[[ Data extract open ]]

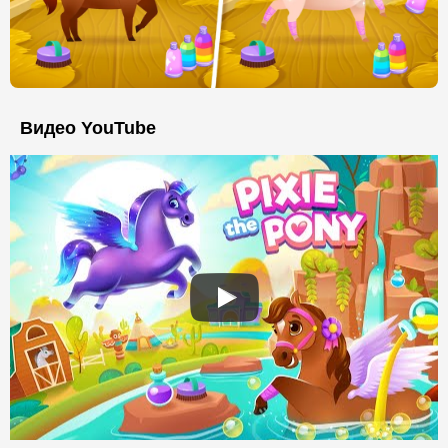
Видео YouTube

[[ Data extract closed ]]
[[ Data extract open ]]

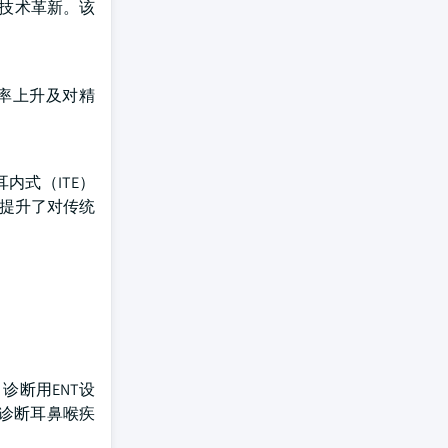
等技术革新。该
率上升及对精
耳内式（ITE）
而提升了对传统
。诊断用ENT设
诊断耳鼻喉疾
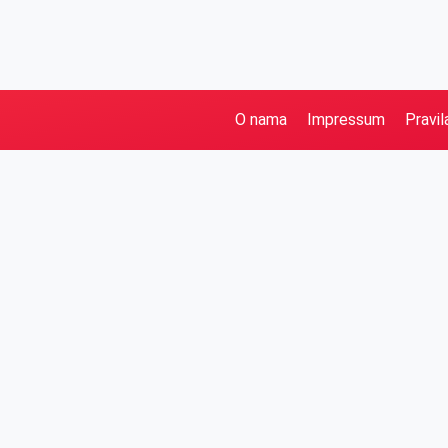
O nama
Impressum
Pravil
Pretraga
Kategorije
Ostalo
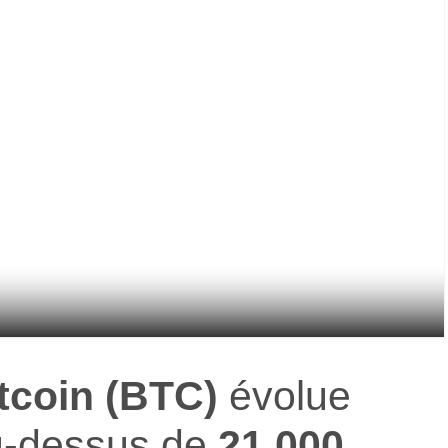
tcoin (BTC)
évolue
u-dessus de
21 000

[[ Data extract closed ]]
[[ Data extract open ]]

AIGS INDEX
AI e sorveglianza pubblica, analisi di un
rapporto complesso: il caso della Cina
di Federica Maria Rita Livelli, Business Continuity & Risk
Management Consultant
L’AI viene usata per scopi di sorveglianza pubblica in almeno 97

[[ Data extract closed ]]

Requirement: All that is wanted is a faithful reproduction of the line above with "Management Consultant", the line with "L’AI viene usata", and every line in between.

Your response:
Management Consultant
L’AI viene usata per scopi di sorveglianza pubblica in almeno 97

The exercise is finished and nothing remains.